── Фрагмент документа

И в этот вечер у нас в большой зале все приготовлено: стаканы, водка, самовар кипит. В операционной, вокруг Николая Ивановича, сидят доктора. В одиннадцатом часу начала раздаваться пальба, и тотчас же стали раскрываться настежь наши парадные двери: то двое, то трое носилок сряду; то два человека ведут под руки раненого. Доктора их осматривают, при затруднительных случаях зовут друг друга на совещание, раздаются слова: «Этого на Николаевскую батарею!» (значит, легко ранен), «Этого в Гущин дом!» (значит, без всякой надежды), «Этого оставить здесь!» (значит, будет ампутация, экзартикуляция или резекция).
Ночь началась очень страшно, но, слава Богу, всего было только 50 раненых и 4 ампутации.
С 10-го на 11 марта у нас произошла большая тревога. Я только что собралась уйти в пустую комнату отдохнуть, как вдруг слышу – пальба все сильнее и сильнее; я вышла на крыльцо с дежурным доктором. Мы смотрели и слушали, различая, когда стреляют наши, когда – неприятели. Меня этому еще прежде солдаты научили. Точно был фейерверк: так и сверкали выстрелы, освещая окрестные строения. Все пришло в движение; забили тревогу; как будто и на нас повеяло войной: то пройдет толпа, то слышен говор, то между двумя выстрелами раздается хохот и очень дико звучит между свистом ядер и бомб. Прискакал к нам Обермиллер и объявил, что сейчас явятся все доктора. Я послала за сестрами. На горе зажгло дом ракетой, и пожар как-то грозно освещал Севастополь. Но у нас раненых было немного – их носили на третий перевязочный пункт. Утром наши доктора поехали туда и перевезли до ста раненых, а более 50 осталось у нас. С семи часов вечера до одиннадцати продолжались операции, а на другой день – с десяти часов до двух.

────
── Выдержка из данных

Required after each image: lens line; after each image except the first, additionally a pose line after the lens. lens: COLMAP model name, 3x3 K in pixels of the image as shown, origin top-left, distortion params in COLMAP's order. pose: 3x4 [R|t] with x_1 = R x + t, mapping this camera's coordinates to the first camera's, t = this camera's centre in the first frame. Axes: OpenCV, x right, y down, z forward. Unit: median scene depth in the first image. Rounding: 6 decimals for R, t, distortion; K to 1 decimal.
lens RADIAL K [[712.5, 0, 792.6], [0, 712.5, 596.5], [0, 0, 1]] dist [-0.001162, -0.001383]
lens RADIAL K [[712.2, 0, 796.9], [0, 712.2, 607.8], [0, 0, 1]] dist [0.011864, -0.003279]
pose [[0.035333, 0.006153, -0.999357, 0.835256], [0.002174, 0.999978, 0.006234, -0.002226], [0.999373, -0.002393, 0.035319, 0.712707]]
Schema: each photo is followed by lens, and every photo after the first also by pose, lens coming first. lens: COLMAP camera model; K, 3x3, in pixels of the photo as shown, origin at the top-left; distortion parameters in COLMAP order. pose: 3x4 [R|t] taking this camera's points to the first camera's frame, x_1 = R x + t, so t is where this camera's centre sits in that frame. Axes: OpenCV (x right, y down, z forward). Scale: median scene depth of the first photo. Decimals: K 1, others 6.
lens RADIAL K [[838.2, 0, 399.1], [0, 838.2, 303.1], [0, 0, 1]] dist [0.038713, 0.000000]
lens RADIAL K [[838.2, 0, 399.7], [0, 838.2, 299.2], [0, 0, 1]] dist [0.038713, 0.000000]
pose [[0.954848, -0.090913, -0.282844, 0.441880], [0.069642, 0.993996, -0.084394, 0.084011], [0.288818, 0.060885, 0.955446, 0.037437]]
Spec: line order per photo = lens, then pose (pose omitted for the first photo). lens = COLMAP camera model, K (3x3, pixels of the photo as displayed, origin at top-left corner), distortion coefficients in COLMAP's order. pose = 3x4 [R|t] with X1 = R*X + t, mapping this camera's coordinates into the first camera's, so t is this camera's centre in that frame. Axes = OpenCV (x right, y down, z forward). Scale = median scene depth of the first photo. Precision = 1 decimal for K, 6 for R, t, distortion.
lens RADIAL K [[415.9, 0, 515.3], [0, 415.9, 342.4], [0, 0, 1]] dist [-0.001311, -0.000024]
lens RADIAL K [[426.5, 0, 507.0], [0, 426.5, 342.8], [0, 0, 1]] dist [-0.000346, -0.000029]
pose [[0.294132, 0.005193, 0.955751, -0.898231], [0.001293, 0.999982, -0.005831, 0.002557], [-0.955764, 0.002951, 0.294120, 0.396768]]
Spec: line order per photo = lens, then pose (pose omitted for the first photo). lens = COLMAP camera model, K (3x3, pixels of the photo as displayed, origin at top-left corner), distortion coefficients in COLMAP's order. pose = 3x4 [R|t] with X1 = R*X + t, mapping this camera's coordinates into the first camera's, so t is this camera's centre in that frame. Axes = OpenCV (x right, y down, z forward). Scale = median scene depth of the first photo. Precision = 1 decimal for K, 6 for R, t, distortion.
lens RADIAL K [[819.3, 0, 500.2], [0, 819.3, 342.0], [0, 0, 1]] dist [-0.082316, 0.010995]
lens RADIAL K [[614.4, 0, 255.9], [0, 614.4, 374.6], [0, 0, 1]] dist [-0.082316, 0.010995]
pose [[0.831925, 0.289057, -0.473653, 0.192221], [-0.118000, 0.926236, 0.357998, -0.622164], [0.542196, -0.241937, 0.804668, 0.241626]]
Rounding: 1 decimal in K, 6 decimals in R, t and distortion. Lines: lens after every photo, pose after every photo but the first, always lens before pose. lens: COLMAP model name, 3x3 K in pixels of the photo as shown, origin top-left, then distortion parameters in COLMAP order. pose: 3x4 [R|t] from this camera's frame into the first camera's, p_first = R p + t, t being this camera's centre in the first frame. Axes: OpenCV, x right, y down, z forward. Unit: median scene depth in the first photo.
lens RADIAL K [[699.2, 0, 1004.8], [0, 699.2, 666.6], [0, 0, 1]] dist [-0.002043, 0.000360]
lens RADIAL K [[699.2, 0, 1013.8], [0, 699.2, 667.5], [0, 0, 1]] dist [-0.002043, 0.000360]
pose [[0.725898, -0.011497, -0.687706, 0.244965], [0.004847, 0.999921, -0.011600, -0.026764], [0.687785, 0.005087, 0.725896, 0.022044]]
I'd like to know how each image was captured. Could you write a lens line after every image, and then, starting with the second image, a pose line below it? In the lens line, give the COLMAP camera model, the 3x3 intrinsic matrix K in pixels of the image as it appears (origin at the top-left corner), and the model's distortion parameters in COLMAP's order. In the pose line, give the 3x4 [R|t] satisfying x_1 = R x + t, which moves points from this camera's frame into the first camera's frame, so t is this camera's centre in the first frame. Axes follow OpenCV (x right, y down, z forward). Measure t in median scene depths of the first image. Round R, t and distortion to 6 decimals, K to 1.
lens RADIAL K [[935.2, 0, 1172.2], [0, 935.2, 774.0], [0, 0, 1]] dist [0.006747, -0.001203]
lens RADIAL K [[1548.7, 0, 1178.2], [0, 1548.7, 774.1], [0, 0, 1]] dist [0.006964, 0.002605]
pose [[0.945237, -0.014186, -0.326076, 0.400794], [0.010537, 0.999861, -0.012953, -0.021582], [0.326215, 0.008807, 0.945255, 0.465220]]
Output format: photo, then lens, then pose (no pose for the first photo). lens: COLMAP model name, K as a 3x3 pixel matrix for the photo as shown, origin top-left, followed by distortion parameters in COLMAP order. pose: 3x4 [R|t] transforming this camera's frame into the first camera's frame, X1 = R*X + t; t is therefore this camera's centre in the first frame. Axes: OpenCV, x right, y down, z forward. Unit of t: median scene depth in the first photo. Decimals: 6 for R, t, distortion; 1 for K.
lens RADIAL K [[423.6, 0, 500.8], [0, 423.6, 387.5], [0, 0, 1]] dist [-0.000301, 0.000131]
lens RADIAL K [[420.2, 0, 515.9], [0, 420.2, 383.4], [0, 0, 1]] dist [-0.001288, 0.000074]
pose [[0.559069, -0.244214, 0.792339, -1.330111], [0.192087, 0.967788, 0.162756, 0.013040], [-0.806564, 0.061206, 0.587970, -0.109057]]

────

- [Как выполнить] Сколько раненых и ампутаций было в ночь, которая, по словам фрагмента документа, «началась очень страшно»?

- [Результат] Было 50 раненых и 4 ампутации.